Оба военных, маршал и генерал армии, стали докладывать как будто уже согласованную картину немецкого наступления с охватом Минска и за Минском. Маршальский шеврон на рукаве Тимошенко внушительно поблескивал, и со стороны могло показаться, что военные обсуждают победную обстановку, а не горестное и никем не предсказанное отступление.
— За Мынском… — обронил Сталин. — Это значыт… Мынск уже абрэчен?
— Да, товарищ Сталин! Минск окружен и сегодня, возможно, уже прекратил сопротивление. Наши войска, чтобы избежать окружения, выводятся и отходят на новые рубежи.
— А нэ бэгут?
— Нет, товарищ Сталин… Войска отходят в порядке… — сказал Тимошенко.
— Отходят… в порадке… — повторил Сталин.
Наступило молчание.
— Товарищ Голиков! Вы слышали отвэты товарыщя Тымошенко и товарыщя Жюкова? И повторят вам нычего нэ надо… Я прыказываю… вам… провэрыть в тэчэние двух дней… В каком порадке отступают войска. И… кто… санкционировал этот порядок. Вы доложите мнэ 1 июля. Врэмя вам назначат… Всо… Ви можете идти…
Генерал Голиков стремительно вышел.
Сталин сказал:
— Итак… Вот мой устный приказ, — он вздохнул. — Эсли Мынск будэт сдан… Последним рубэжем для
Глаза Сталина желто блеснули.
— Я даю вам два, максимум тры… В конце концов пят дней, чтобы наступление немцев было задержано. Любой ценой. Используитэ… всэ рэзэрвы, мобылызуйтэ всэ возможьносты. Авыацию, тэхнику… Всо! Нэмэц должен быт остановлэн! На нас смотрыт вся страна. Народ ждет… Пора понят кажьдому… кто носыт ваэнную форму.
Отпустив Тимошенко и Жукова, Сталин в тот вечер принял еще Микояна, ждавшего приема вместе с Меркуловым и получившего приказ срочно эвакуировать ИЗ СМОЛЕНСКА все предприятия легкой промышленности, способные работать на оборону.
Последним в кабинет Сталина вошел Меркулов, он и получил приказ доставить в Москву руководство Западного фронта, с правом их ареста, а в случае сопротивления — расстрела на месте.
В половине второго ночи 29 июня Сталин сел в свой черный «Паккард», и машины сопровождения в полной темноте покинули Кремль. Сталин ехал спать в Кунцево, хотя дача, вполне известная немецкой разведке и не имеющая бомбоубежища, была куда менее безопасным местом, чем Кремль, где уже с середины тридцатых годов, параллельно с метро, шло строительство настоящего подземного города, не завершенное к началу войны, хотя все-таки убежища были, да и само метро, расположенное рядом с Красной площадью (гостиница «Москва»), планировалось сразу как гигантское, не имеющее равных во всем мире бомбоубежище.
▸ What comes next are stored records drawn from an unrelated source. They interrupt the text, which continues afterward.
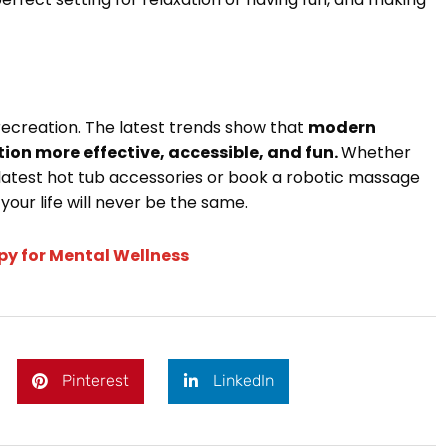
recreation. The latest trends show that
modern
on more effective, accessible, and fun.
Whether
latest hot tub accessories or book a robotic massage
your life will never be the same.
py for Mental Wellness
Pinterest
LinkedIn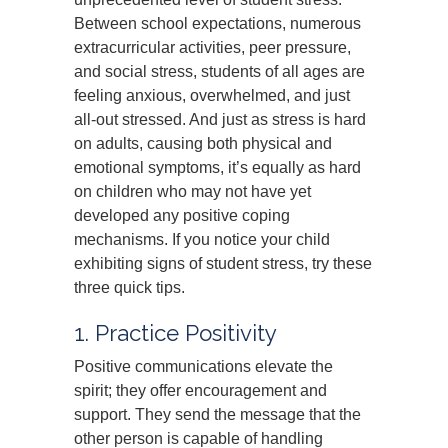
Between school expectations, numerous
extracurricular activities, peer pressure,
and social stress, students of all ages are
feeling anxious, overwhelmed, and just
all-out stressed. And just as stress is hard
on adults, causing both physical and
emotional symptoms, it’s equally as hard
on children who may not have yet
developed any positive coping
mechanisms. If you notice your child
exhibiting signs of student stress, try these
three quick tips.
1. Practice Positivity
Positive communications elevate the
spirit; they offer encouragement and
support. They send the message that the
other person is capable of handling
Машины медленно ползли Арбатом, и если кто-нибудь, кроме охранников, не имевших, кстати, даже права без нужды оборачиваться, а тем более беспокоить вождя вопросами, видел бы Сталина сейчас, он увидел бы изможденного, с опавшим лицом старика, с закрытыми глазами сидевшего в позе больного или потерявшего сознание. Это был Сталин-человек, и совсем не тот СТАЛИН, каким он представлялся всем — ЖЕЛЕЗНЫМ, НЕСОКРУШИМЫМ, ВСЕМОГУЩИМ, — впрочем, на людях он привык чувствовать себя таким и был таким, пока не оставался наедине с собою. За годы и годы своей власти, беспощадной борьбы, изощренного расчета и побед над истинными, а то и просто вымышленными, вычисленными врагами он поневоле подчас копил жестокие и совсем жестокие, без души черты «вождя», которые явно подавляли в нем человека, а подчас и совсем вытесняли его.
На Можайском шоссе Сталин приказал включить подфарники, и машины рванули в сторону Кунцево, как застоялые кони.
Спал ли Сталин в ту уже позднюю и розовосинюю июньскую ночь, когда не умолкали в лесу дрозды и колдовским кукованием, диким хохотом перекликались в лесопарке кукушки, никто не знал. Не знала и Валечка, которая унесла поднос с недопитым стаканом, но получила приказ принести чаю еще.
— В чайныке! — сказал Сталин. — И крэпкий, бэз лымона…
Она споро вернулась, подала накрытый салфеткой чайник и, преданно глядя, остановилась. Это означало: стелить постель?